• To do: Count the lines in the entries below that contain the string "Agosto", matching case exactly. Reply with only the number.

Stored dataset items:
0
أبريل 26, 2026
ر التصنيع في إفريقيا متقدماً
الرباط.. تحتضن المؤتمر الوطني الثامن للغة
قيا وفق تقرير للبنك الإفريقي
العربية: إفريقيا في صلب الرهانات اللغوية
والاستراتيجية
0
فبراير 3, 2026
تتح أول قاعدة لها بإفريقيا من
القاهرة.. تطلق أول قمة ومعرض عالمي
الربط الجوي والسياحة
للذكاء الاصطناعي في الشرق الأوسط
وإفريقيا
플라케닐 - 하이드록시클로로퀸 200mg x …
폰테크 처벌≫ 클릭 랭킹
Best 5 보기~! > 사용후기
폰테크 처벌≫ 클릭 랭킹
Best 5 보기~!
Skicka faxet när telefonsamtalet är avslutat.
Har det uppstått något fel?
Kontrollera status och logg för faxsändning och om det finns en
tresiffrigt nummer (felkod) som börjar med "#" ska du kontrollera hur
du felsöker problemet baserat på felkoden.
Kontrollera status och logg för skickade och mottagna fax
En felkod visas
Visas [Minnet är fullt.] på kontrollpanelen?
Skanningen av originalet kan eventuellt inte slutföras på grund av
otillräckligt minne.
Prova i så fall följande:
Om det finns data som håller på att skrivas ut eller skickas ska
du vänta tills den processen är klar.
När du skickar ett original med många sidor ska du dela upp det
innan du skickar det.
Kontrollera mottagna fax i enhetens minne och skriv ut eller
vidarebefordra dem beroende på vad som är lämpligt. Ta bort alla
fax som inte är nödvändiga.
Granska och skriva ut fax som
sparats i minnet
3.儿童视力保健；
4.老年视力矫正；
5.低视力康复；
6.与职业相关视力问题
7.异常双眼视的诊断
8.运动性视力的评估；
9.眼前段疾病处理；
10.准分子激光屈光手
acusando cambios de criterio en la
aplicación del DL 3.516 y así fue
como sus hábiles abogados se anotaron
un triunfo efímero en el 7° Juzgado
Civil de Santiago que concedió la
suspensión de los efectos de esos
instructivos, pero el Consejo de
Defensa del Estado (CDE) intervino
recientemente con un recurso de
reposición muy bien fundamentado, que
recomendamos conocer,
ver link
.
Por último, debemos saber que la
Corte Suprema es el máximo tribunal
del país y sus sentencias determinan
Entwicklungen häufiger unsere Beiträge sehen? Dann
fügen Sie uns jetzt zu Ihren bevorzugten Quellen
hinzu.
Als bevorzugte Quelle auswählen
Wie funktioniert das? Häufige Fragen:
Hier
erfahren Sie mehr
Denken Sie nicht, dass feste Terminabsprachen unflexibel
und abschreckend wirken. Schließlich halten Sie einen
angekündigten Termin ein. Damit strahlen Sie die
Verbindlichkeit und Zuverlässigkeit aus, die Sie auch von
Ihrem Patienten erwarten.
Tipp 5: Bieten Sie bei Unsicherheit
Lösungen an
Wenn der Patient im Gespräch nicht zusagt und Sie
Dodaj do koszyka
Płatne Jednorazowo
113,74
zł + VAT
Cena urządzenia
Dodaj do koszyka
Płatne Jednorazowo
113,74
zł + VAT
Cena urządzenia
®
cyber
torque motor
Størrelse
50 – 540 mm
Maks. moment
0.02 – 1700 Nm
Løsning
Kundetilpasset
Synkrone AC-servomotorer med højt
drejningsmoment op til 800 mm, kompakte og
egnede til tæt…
--
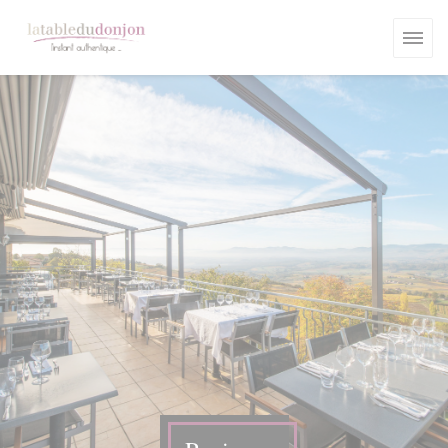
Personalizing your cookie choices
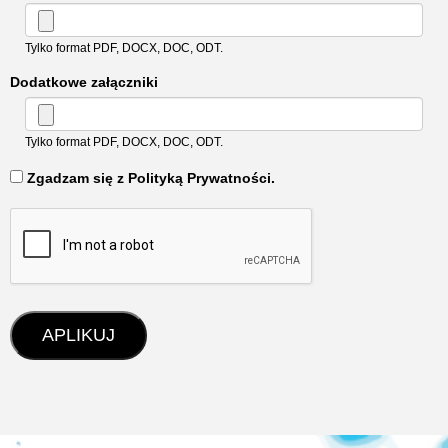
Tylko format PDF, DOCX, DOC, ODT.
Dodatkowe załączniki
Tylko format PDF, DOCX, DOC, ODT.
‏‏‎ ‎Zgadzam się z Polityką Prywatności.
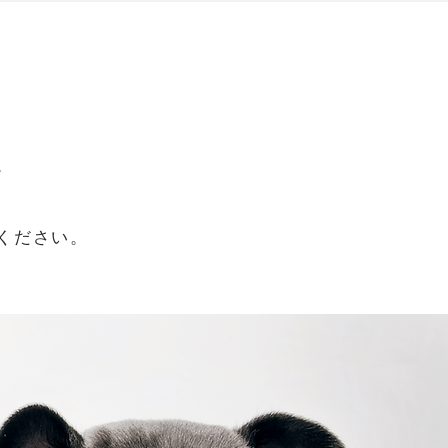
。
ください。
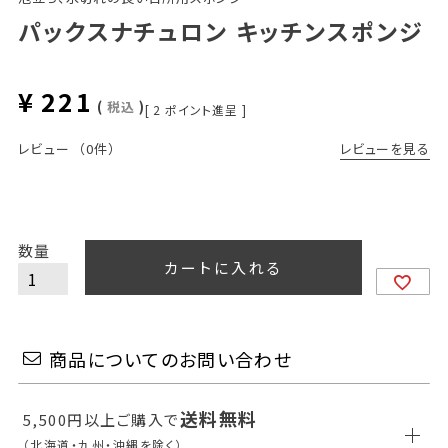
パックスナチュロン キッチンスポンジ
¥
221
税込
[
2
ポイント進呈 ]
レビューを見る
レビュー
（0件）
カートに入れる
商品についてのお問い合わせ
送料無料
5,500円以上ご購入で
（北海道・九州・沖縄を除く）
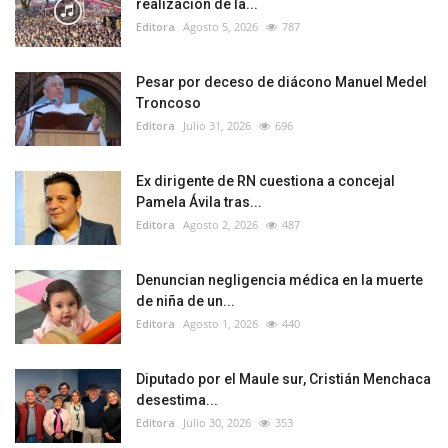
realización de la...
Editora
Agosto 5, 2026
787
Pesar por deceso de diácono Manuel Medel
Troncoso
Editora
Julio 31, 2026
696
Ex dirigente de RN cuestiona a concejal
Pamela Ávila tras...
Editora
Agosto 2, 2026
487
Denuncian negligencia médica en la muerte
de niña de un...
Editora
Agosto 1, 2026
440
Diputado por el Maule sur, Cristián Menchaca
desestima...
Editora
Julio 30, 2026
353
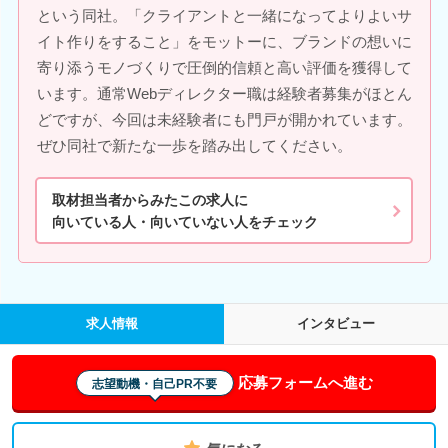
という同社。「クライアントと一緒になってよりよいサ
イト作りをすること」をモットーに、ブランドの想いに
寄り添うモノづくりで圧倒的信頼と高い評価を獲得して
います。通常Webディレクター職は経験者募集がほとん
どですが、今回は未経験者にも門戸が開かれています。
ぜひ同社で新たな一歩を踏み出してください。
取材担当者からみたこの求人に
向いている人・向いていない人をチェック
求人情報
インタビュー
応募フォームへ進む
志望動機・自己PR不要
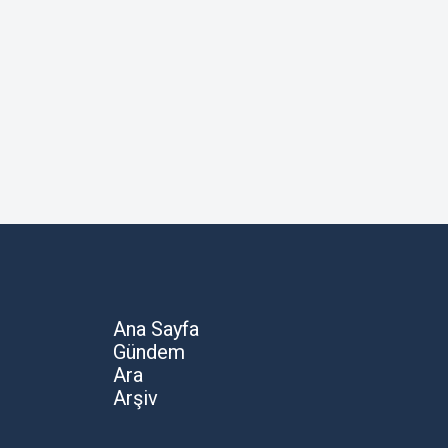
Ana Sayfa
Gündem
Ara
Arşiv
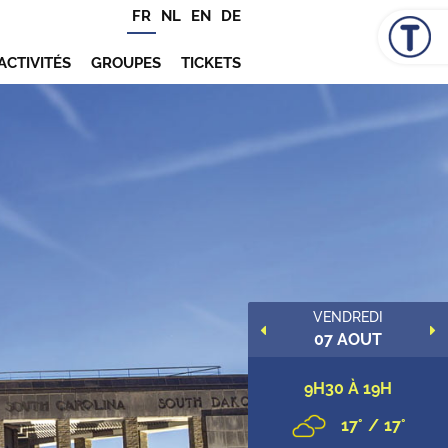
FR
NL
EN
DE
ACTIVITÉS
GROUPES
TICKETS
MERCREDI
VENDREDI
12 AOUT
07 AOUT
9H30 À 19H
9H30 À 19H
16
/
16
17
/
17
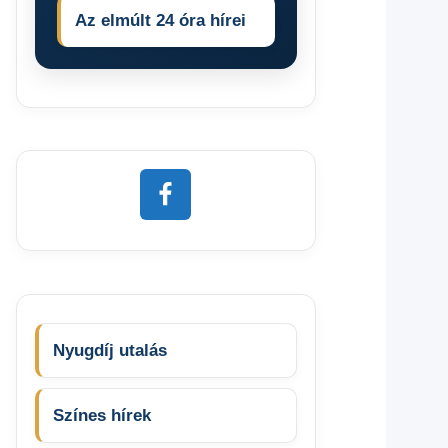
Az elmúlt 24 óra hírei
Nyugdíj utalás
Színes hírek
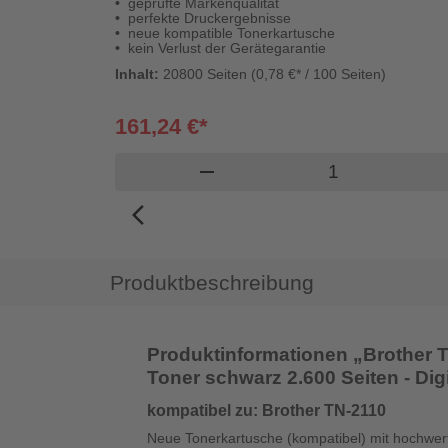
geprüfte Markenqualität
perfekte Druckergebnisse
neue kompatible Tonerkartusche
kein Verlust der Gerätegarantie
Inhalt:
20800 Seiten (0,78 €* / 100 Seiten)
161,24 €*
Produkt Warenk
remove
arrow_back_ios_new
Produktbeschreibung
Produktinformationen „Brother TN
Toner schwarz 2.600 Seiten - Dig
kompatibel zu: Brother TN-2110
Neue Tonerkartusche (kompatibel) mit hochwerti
* * *
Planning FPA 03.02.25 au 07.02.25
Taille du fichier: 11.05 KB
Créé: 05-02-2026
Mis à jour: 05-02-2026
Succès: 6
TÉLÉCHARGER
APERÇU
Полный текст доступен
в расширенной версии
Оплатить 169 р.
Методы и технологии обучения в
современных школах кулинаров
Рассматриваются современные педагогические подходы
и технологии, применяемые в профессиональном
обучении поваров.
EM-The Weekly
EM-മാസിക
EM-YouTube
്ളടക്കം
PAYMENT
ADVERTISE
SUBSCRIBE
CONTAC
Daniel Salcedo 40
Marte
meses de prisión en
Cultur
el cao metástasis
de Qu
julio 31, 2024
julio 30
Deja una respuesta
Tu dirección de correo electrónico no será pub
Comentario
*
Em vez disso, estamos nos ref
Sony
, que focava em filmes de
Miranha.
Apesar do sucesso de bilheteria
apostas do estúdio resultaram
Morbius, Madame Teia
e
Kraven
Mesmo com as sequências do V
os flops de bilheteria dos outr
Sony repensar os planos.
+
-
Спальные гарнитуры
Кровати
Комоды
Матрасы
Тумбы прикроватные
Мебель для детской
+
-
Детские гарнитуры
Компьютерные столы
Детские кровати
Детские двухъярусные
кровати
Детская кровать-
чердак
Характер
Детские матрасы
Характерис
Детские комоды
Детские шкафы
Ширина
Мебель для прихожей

• Result for this exercise: 3